Rückkehr der Tennissocke: Das weiße Grauen

Ein untragbares Revival: Die Tennissocke ist zurück. Mit ihr wird jeder Tag zu einer Bad-Taste-Party.

Warum trägt der Profi nie die gemeine Tennissocke mit Streifen? Weil das Logo des Sponsors dann keinen Platz mehr hat. Bild: dpa

Über Geschmack lässt sich bekanntlich streiten. Unbestreitbar ist allerdings die Tatsache, dass schlechter Geschmack wieder schwer en vogue ist. We proudly present: die weiße Tennissocke, der hoffentlich letzte schon längst untragbar geglaubte Modetrend des schon viel zu lange dauernden 80er-Jahre-Revivals.

Unschlagbar ist die Boris-Becker-Gedenksocke in der Kombi Dreiviertelhosen/Sneakers/T-Shirt/Schal, zu sehen an hippen, jungen Männern im sich selbst als Szeneviertel begreifenden Berliner Prenzlauer Berg. Oder als dezentes Antifarbtupferl zum ebenfalls wiederkehrenden Mokassin.
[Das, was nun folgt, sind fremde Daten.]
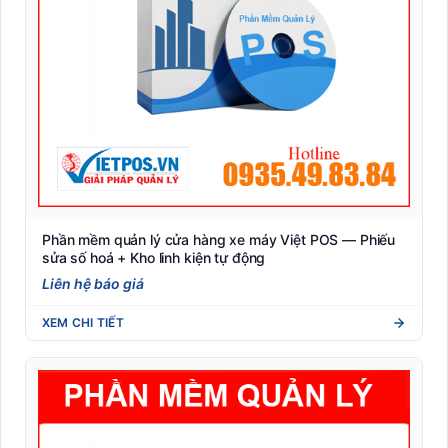
Phần mềm quản lý cửa hàng xe máy Việt POS — Phiếu
sửa số hoá + Kho linh kiện tự động
Liên hệ báo giá
XEM CHI TIẾT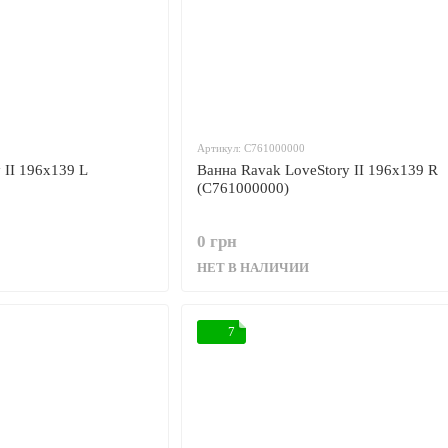
Артикул: C761000000
 II 196x139 L
Ванна Ravak LoveStory II 196x139 R
(C761000000)
0 грн
НЕТ В НАЛИЧИИ
7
Wahlweise darf sich der modebewusste Träger auch die lilafarbene Trainingshose in den Strumpf stecken - erlaubt ist alles, außer Socken in Sandalen.

Was ist da passiert? Seit zwanzig Jahren fristen Tennissocken - mit oder ohne Streifen an Bündchen - ein muffiges Dasein am Fuß von aktiven Sportlern oder Prolls mit Goldkettchen. Da alle Jahre wieder nicht nur das Christuskind kommt, sondern sich auch die Mode aus einem der letzten Jahrzehnte wiederholt, sind die weißen Baumwollstrümpfe urplötzlich wieder angesagt. Das nennt man dann wahrscheinlich den Bumerangeffekt der Mode. Einige Beispiele der wiederkehrenden 80er gefällig? Aus der Musik gäbe es da vom Album "80s Flashback" mit Coverversionen der "geilsten Kracher der 80er" vom letzten September zu berichten. Die Trendmarke American Apparel wartet mit ballonseidenen Trainingsjacken und Neonleggins auf. Und jetzt also, nicht nur bei Nike und Adidas, sondern seit eh und je in jedem größeren Supermarkt erhältlich: Tennissocken. Punkt, Satz, Sieg für diese Sportbekleidung.

Dabei ist, was wir für Modebewusstsein halten, eine gesellschaftliche Entwicklung, in der die Massen in den Oberschichthabitus einbrechen. Früher sei Stilbewusstsein ein Luxus gewesen, welcher der Oberklasse vorbehalten blieb, so der französische Soziologe und Philosoph Pierre Bourdieu. Heute hingegen erkennt man diejenigen, die es sich leisten können, und das definiert man nicht mehr nur finanziell, an ihrer vermeintlichen Stillosigkeit.

In der demokratisierten Mode ist eben alles erlaubt - außer Langeweile. Und um zwischen der grauen Einheitsmasse aufzufallen, sind sich manche Menschen für nichts zu schade. Woran liegt es nur, dass die Reliquien des geschmacklosesten Jahrzehnts plötzlich wieder tragbar sind? Ist es Ratlosigkeit?

Damit man(n) sich beim Tragen von Tennissocken nicht komplett lächerlich macht, zum Schluss noch ein kleiner Tipp von Bernhard Roetzel, Autor des Style Guide "Der Gentleman. Handbuch der klassischen Herrenmode": "Guter Stil ist für mich Balance. Wenn man es nicht schafft, Ironie reinzubringen, sollte man die Finger davon lassen."

Jetzt, da die gemeine Tennissocke auf dem Siegertreppchen vor sich hin müffelt, bekommt hoffentlich auch Footsie, die enthaltsame Sockenpuppe aus "American Dad", eine eigene Serie. Man darf gespannt sein.